Altered mental status may rapidly follow and can range from mild confusion to agitation to overt coma. Seizures develop more often in children, while headache and meningismus are more common in adults. Acute encephalitis is the most common neurologic manifestation.

Mutism has been reported as a presenting symptom. Acute flaccid paralysis has also been described, attributed to the involvement of anterior horn cells resulting in a poliomyelitis-like presentation.
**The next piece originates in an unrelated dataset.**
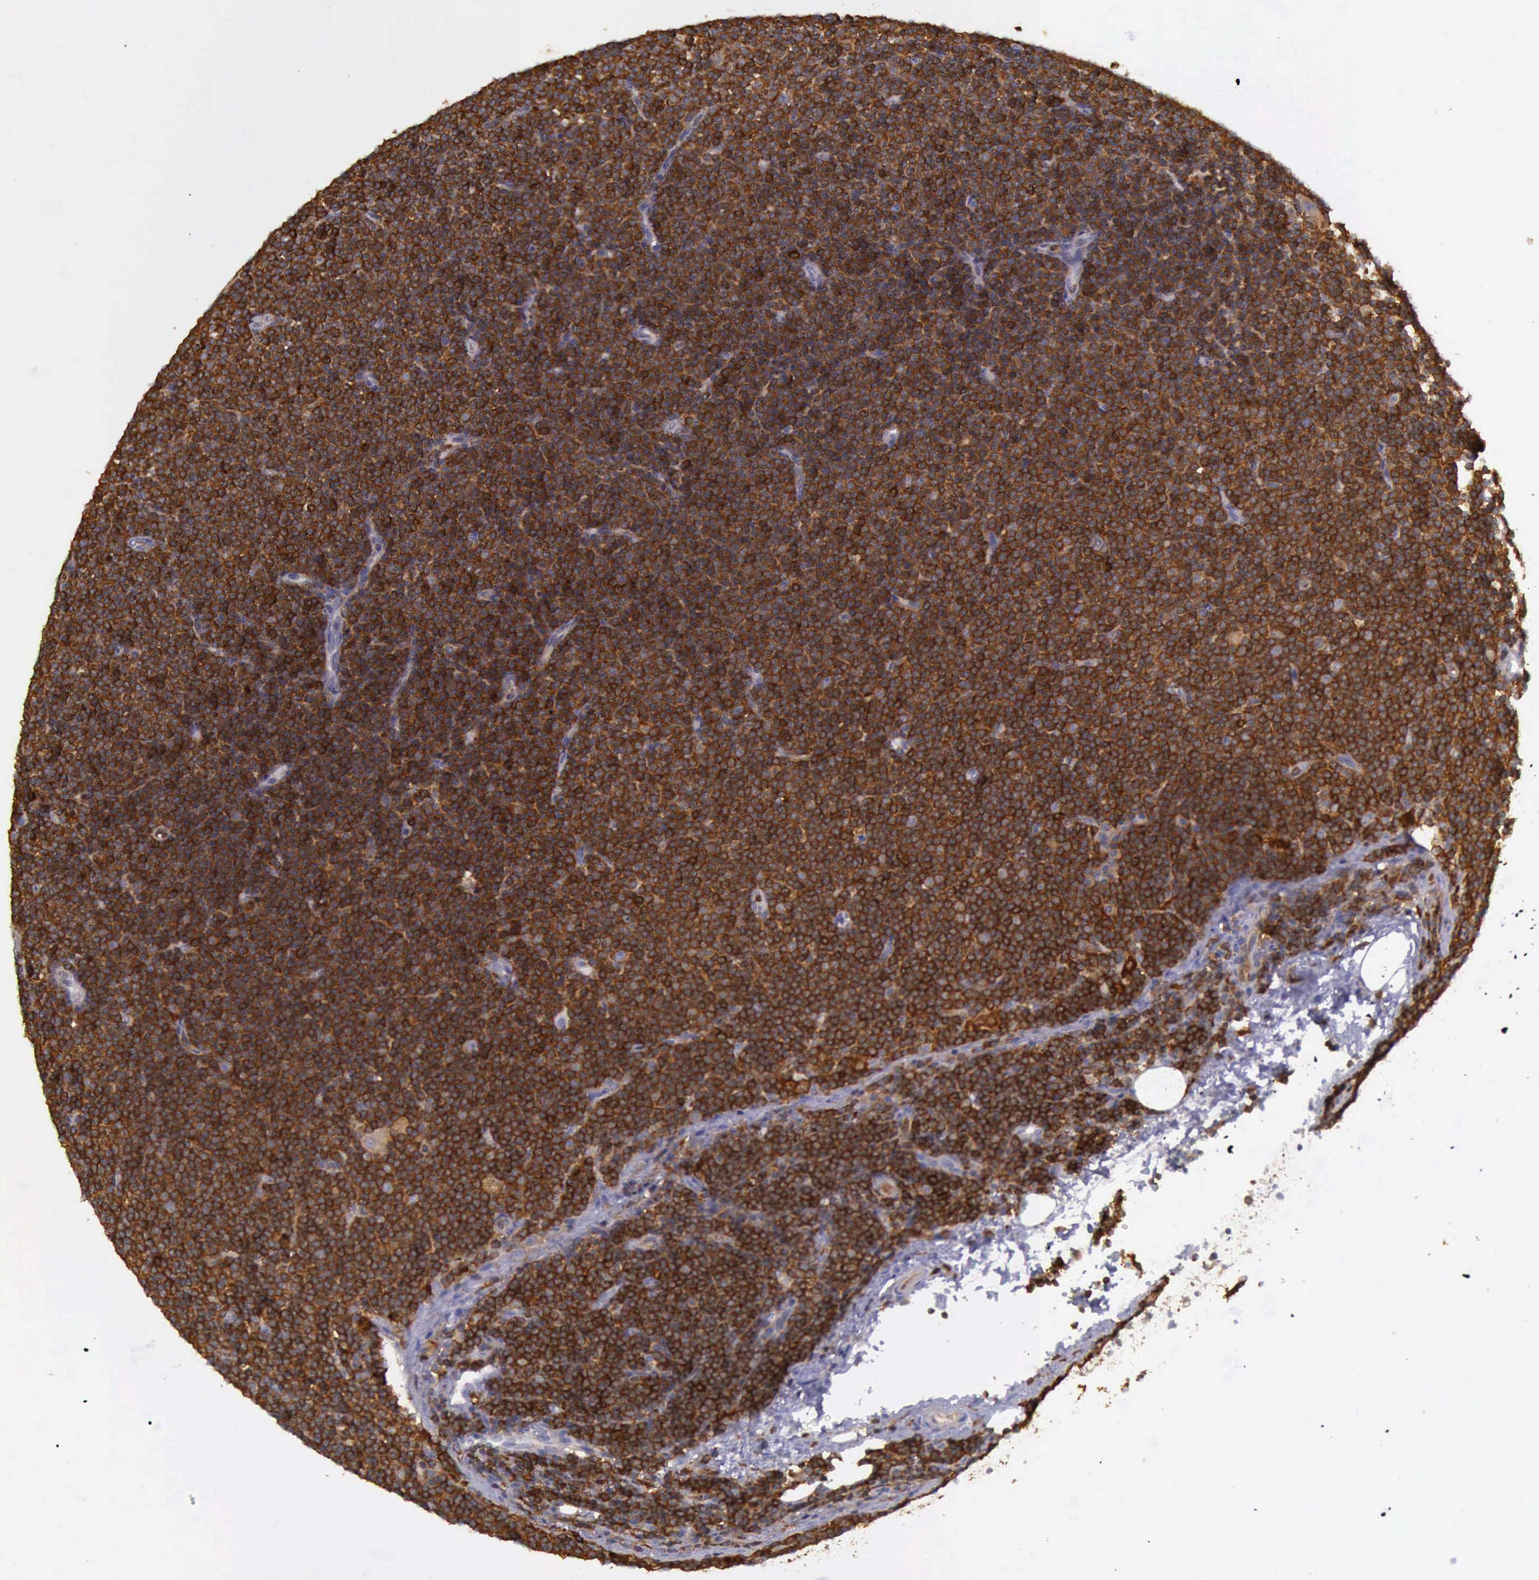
{"staining": {"intensity": "strong", "quantity": ">75%", "location": "cytoplasmic/membranous"}, "tissue": "lymphoma", "cell_type": "Tumor cells", "image_type": "cancer", "snomed": [{"axis": "morphology", "description": "Malignant lymphoma, non-Hodgkin's type, Low grade"}, {"axis": "topography", "description": "Lymph node"}], "caption": "A high-resolution histopathology image shows immunohistochemistry (IHC) staining of lymphoma, which demonstrates strong cytoplasmic/membranous expression in approximately >75% of tumor cells.", "gene": "ARHGAP4", "patient": {"sex": "female", "age": 69}}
Fevers disappear by the second week, and parkinsonian features (choreoathetoid movement, tremor, dystonia) develop as the other neurologic symptoms disappear.


Physical Examination

Neurologic signs of Japanese encephalitis vary.

Generalized weakness, hypertonia, and hyperreflexia (including the presence of pathologic reflexes) are common.

Papilledema develops in less than 10% of patients, and 33% have cranial nerve findings (eg, disconjugate gaze, cranial nerve palsies).

Parkinson-like extrapyramidal signs are common, including masklike facies, tremor, rigidity, and choreoathetoid movements.

In one study, central hyperpneic breathing and extrapyramidal signs were the best clinical predictors of infection (41% sensitive, 81% specific). [16]

Patients may present with acute-onset symmetric paralysis, which may be concerning for Guillain-Barré syndrome. [17]



Coinfection of Japanese encephalitis virus and neurocysticercosis may result from the role of pigs in the life cycle of both viruses. [18, 19]

An unusual association between Japanese encephalitis virus and acute obstructive hydrocephalus has been described. [20]

A possible case of acute disseminated encephalomyelitis [21] and a case of acute transverse myelitis [22] have been described.

Bacterial infections (eg, pneumonia, urinary tract infection) related to the supportive care of patients with Japanese encephalitis virus are the most common complications.

Individuals from tropical areas where Japanese encephalitis virus is endemic also are at risk for infection with other tropical diseases (eg, malaria, typhoid fever, other parasitic infections).